In my previous blog post, about Computing the Position of a Triangle Based on Distances From External Points to Each Corner, I came up with a potential method of simulating a three link connection to a three connector link.
Computing the Position of a Triangle Based on Distances From External Points to Each Corner
That process in the other blog post involved computing a curved path to represent a set of potential positions for a connector on the triangle link then finding where that path intersected a circle that defined another set of potential positions. The intersection points become the set of possible locations that would yield a valid physical position.
I present here another idea for determining the position of that triangle.
Portion of Stephenson Valve Gear
Presented in the image above is a portion of the Stephenson valve gear for steam engines. This has the same properties as the first image where three fixed locations and three known lengths are used to position a triangle link.
My idea is to use another iterative algorithm but with only circles and angles used for determining potential positions of the triangle link.
The next image shows some circles drawn around the various parts of the mechanism. The links to the triangle link have been replaced by circles and a few circles have been added to the triangle link for reference when describing the algorithm.
Circles Used For Analysis
The intersections of these various circles will be used to determine possible locations for the points of the triangle and an angle computation will be used to throw out bad positions.
The first step will be to move the red circle at C around the green circle at E. There is a way to exclude a large portion of the green circle but the whole thing is used for now. As the center of the red circle is moved around E along the green circle path, a distance is calculated to determine if the red circle will intersect the yellow circle around B. If the center of the red circle is not close enough then nothing is done and the red circle is moved again.
As soon as the red circle moving around the green circle intersects the yellow circle, There is now a possible location for the triangle link. The image blow shows one such possible position with the colored circles that have been moved so far.

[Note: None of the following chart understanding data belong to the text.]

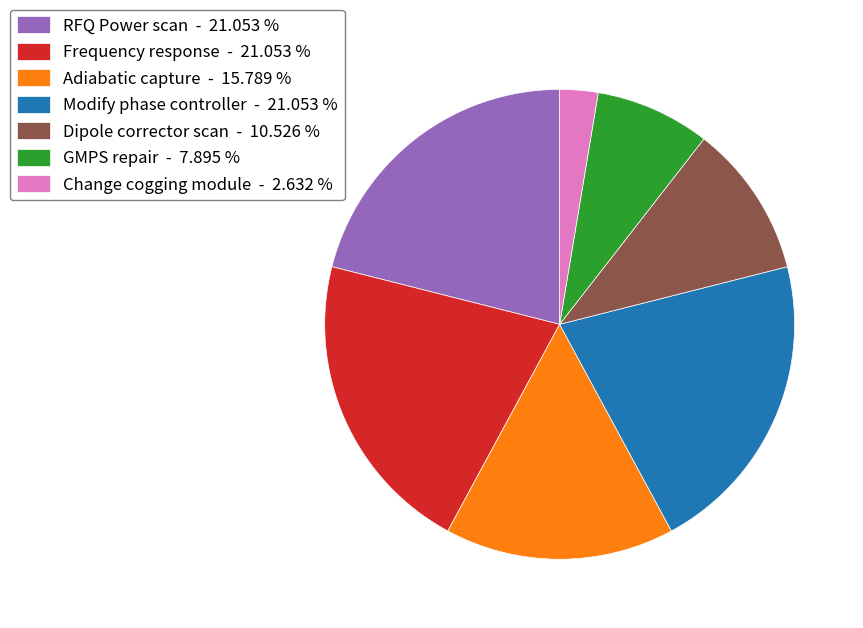

Is the sum of Change cogging module - 2.632 % and Modify phase controller - 21.053 % greater than half?

No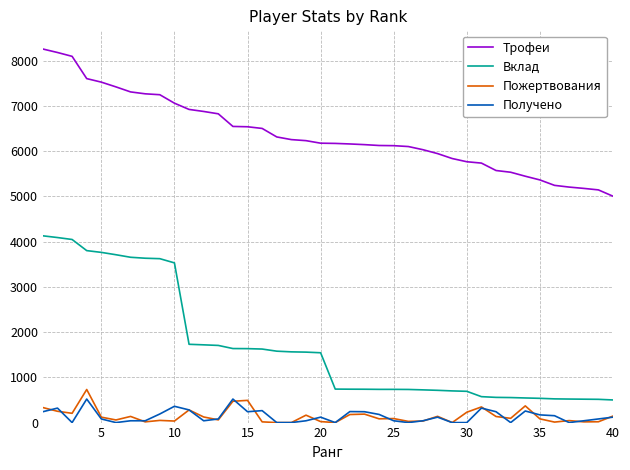

Which series has the largest total across all categories?

Трофеи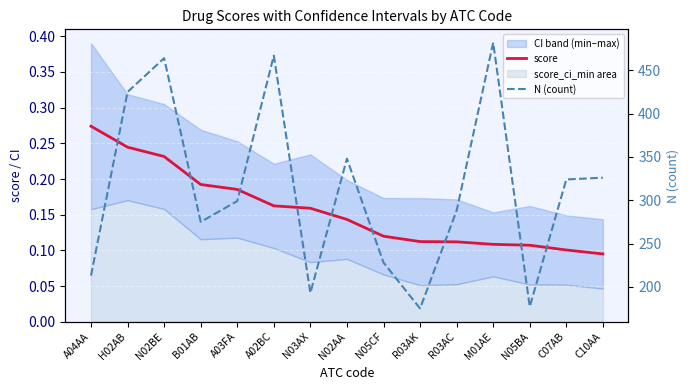

True or false: score and N (count) intersect in this chart.

False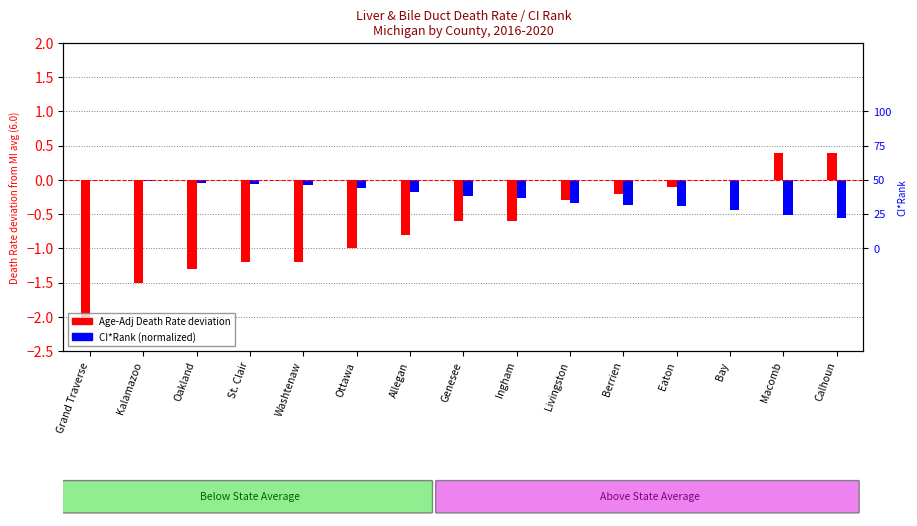

At Bay, list the series in order from smallest to largest.

CI*Rank (normalized, 50=median), Age-Adj Death Rate (dev from MI avg)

Possible Triangle Link Position
The next step is to figure out if the purple circle will reach the orange circle. With the circles in their respective positions in the image below, it is obvious that the triangle link cannot be positioned based on the red circle because the purple circle does not reach the orange circle.

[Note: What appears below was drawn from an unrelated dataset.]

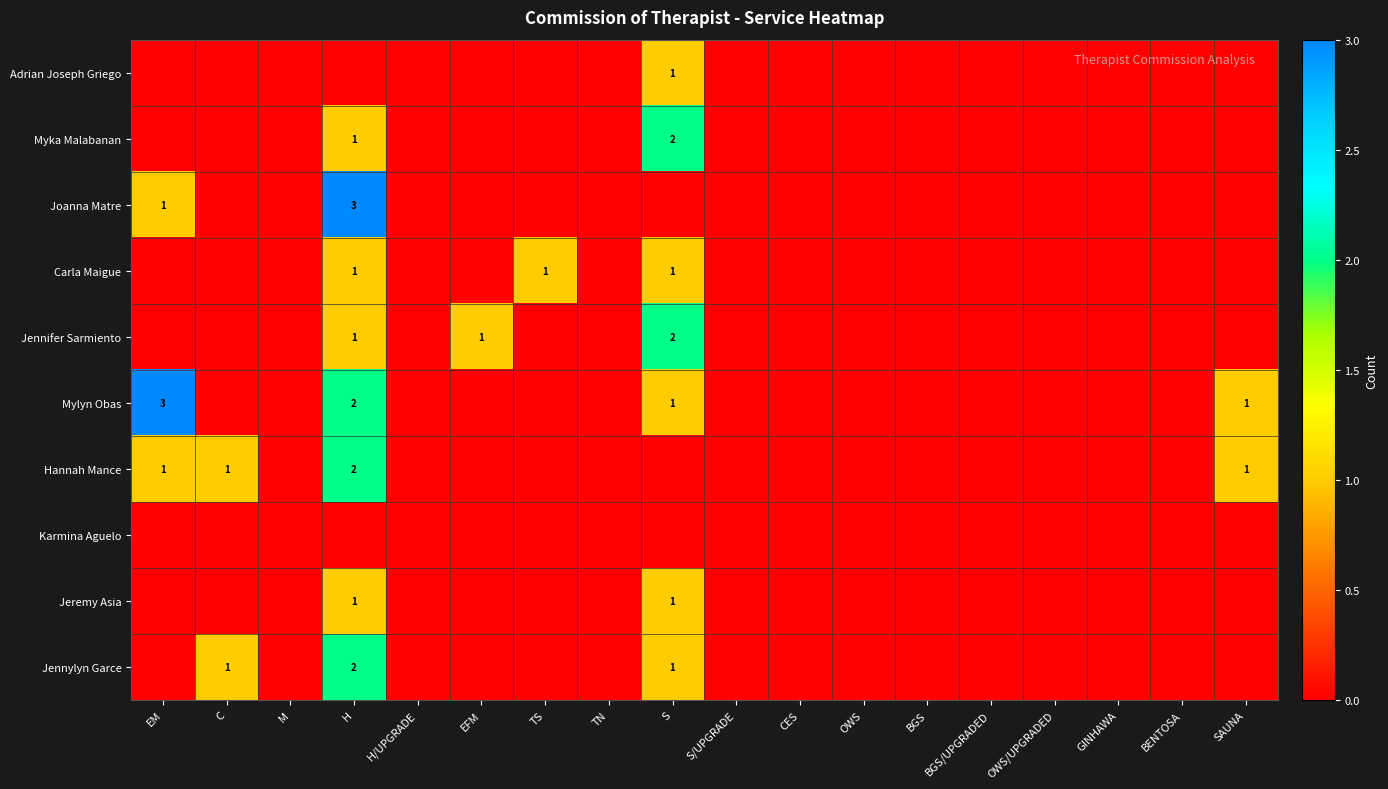

Is it true that Mylyn Obas equals 1 at H?

False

These circles confuse me too. This is all done mathematically so far and only the circle center points and their radii are being used.
Testing The Next Triangle Point
All of these test are checking to determine if the triangle link can be placed at the given location. The only point that is used as the basis for these tests is the center of the red circle moving along the green circle circumference.

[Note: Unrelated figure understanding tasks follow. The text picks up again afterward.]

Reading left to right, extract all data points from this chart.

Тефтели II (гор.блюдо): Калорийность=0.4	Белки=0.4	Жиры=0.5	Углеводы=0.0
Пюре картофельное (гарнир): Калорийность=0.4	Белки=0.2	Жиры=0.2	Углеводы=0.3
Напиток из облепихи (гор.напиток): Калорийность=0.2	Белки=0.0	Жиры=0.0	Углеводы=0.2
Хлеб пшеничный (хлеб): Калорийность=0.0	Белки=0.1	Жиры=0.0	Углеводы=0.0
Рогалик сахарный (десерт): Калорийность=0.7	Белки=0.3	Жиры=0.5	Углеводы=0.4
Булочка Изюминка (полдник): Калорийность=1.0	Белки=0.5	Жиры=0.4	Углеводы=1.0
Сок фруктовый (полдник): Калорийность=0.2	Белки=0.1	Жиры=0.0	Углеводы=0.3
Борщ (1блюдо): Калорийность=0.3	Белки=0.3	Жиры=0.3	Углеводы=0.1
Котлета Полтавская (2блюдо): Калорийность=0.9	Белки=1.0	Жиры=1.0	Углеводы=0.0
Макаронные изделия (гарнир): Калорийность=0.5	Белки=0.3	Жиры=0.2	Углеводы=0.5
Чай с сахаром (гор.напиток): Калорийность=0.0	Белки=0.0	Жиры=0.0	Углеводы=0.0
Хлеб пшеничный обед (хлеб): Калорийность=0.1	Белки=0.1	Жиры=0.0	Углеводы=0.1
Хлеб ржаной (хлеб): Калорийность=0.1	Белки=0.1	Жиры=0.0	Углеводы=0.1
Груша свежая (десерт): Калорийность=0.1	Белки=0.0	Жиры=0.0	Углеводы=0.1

After the red circle has moved some more, the complexity of the calculations increases. The purple circle radius is still used to determine if there is any reason to do further tests. The image below shows that the test passes and that a possible location has been found.
A Potential Location
The next step is fairly simple. There are two possible places where the triangle link can be placed because there are two intersections of the red and yellow circles. There are also two possible locations for the other connector of the triangle link because there are two intersections of the purple and orange circles.
The distances between the points can be checked as well as the angle between the points. Whichever test is the most efficient will be used first followed by the other less efficient test. If the distances and one of the angles matches those in the triangle link then this is a valid location for it.
I have not refined the algorithm to the point of knowing the best way to handle very close calls. It is very easy to pass the valid solution without hitting it so some of the previous angles will be kept and any time the angle gets closer to being correct then starts getting further from correct, the algorithm will use smaller steps to try to narrow down the valid position of the triangle link.
A Solution (Know Because of The Original Drawing)
This may lead to numerous solutions. Each solution is kept until a better solution is found that keeps the connectors closer to their previously simulated positions than the previous best solution.
I will post again about this if I try it and get good results. This is simpler than the four-bar idea from the previous blog post because there is only a change in the center points of the various test circles and no four-bar mechanism to simulate.